* _KUTIPAN TEKS_

SINTANG – Kepala Dinas Sosial Kabupaten Sintang, Ulidal Muchtar mengungkapkan bahwa bantuan sosial (bansos) Program Keluarga Harapan (PKH) sementara waktu masih dipending oleh pemerintah pusat. Karena sekarang masih dalam proses pendataan kembali. Saat ini ada program baru dari pemerintah pusat yang diberi nama Data Tunggal Sosial Ekonomi Nasional (DTSEN).
Data Tunggal Sosial Ekonomi Nasional (DTSEN) adalah sistem data terpadu yang memuat informasi sosial ekonomi penduduk Indonesia, dikelola oleh Kementerian Sosial (Kemensos) dan Badan Pusat Statistik (BPS). DTSEN berfungsi sebagai sumber data utama untuk penyaluran bantuan sosial dan program pemberdayaan, serta sebagai dasar perencanaan dan evaluasi kebijakan pemerintah.

Catatan yang dikutip dari sebuah koleksi
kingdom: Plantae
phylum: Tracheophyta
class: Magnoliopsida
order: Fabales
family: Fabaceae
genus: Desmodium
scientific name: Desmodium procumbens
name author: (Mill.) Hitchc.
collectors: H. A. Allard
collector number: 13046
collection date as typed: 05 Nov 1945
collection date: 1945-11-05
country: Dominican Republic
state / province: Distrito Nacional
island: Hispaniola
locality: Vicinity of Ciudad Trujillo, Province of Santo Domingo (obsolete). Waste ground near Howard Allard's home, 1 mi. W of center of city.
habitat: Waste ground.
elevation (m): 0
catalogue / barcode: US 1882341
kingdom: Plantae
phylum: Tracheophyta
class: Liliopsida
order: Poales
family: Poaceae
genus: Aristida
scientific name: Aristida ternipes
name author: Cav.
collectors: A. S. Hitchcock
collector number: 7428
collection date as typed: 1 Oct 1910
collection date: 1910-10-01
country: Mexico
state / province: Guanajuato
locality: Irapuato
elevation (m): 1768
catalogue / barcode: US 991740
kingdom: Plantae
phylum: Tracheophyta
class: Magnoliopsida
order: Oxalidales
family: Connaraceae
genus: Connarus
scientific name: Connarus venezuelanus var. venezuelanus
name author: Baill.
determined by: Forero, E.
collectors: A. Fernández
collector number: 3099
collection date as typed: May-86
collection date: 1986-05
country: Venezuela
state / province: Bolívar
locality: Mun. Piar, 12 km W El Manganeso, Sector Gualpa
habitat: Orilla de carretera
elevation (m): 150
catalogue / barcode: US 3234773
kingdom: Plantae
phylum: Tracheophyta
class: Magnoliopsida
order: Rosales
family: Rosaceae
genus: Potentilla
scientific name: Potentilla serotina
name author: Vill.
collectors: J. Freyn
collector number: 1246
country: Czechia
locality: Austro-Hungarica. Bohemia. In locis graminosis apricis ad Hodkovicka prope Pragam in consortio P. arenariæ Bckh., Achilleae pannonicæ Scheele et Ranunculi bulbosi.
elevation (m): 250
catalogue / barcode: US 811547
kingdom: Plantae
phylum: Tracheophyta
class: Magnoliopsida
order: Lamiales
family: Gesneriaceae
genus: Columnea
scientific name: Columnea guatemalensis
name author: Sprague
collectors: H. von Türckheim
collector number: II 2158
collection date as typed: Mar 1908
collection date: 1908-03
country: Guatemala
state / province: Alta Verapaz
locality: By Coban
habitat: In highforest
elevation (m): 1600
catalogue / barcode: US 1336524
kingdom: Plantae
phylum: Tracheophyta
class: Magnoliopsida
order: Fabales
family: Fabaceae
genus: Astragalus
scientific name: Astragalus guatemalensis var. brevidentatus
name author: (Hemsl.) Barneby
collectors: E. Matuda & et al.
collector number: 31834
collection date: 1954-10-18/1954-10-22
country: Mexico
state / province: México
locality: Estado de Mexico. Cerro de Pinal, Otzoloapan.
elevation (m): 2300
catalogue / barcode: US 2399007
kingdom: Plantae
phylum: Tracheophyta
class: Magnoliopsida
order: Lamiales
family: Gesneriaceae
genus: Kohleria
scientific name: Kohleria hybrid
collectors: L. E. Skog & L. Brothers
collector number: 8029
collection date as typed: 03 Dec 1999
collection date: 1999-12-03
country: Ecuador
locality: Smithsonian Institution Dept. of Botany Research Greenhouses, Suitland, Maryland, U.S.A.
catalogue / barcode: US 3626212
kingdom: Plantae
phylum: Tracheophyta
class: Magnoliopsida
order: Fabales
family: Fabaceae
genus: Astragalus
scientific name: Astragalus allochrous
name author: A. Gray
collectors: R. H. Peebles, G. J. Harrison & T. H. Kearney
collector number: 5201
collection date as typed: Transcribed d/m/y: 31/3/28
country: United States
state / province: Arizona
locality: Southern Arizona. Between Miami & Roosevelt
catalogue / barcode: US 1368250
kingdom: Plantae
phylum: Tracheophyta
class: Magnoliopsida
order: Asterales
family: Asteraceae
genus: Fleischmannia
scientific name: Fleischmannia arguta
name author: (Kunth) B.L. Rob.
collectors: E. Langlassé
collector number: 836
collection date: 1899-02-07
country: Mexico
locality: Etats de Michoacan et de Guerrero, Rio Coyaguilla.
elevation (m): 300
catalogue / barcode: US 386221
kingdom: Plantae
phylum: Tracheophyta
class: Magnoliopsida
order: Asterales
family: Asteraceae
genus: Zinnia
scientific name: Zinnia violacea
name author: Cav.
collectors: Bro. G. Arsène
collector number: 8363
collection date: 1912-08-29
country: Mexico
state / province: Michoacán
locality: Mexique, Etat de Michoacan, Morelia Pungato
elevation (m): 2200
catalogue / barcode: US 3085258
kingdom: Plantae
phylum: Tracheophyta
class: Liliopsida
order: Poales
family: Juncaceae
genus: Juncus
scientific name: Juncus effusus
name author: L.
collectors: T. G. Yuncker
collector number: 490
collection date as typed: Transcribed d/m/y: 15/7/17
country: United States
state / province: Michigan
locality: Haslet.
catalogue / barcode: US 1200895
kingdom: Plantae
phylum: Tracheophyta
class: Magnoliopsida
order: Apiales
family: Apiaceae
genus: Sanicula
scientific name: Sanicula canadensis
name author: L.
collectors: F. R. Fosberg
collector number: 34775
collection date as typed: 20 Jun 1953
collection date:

* _PERINTAH TUGAS 1_
Terjemahkan kalimat "Saat ini ada program baru dari pemerintah pusat yang diberi nama Data Tunggal Sosial Ekonomi Nasional (DTSEN)." dari kutipan teks ke dalam bahasa Inggris.
* _PERINTAH TUGAS 2_
Tulis ulang bagian kutipan teks mulai dari "SINTANG – Kepala" sampai "evaluasi kebijakan pemerintah.", dengan mengganti "pendataan" menjadi "pencatatan".

* _JAWABAN TERTULIS 1_
Currently there is a new program from the central government called Data Tunggal Sosial Ekonomi Nasional (DTSEN).

* _JAWABAN TERTULIS 2_
SINTANG – Kepala Dinas Sosial Kabupaten Sintang, Ulidal Muchtar mengungkapkan bahwa bantuan sosial (bansos) Program Keluarga Harapan (PKH) sementara waktu masih dipending oleh pemerintah pusat. Karena sekarang masih dalam proses pencatatan kembali. Saat ini ada program baru dari pemerintah pusat yang diberi nama Data Tunggal Sosial Ekonomi Nasional (DTSEN).
Data Tunggal Sosial Ekonomi Nasional (DTSEN) adalah sistem data terpadu yang memuat informasi sosial ekonomi penduduk Indonesia, dikelola oleh Kementerian Sosial (Kemensos) dan Badan Pusat Statistik (BPS). DTSEN berfungsi sebagai sumber data utama untuk penyaluran bantuan sosial dan program pemberdayaan, serta sebagai dasar perencanaan dan evaluasi kebijakan pemerintah.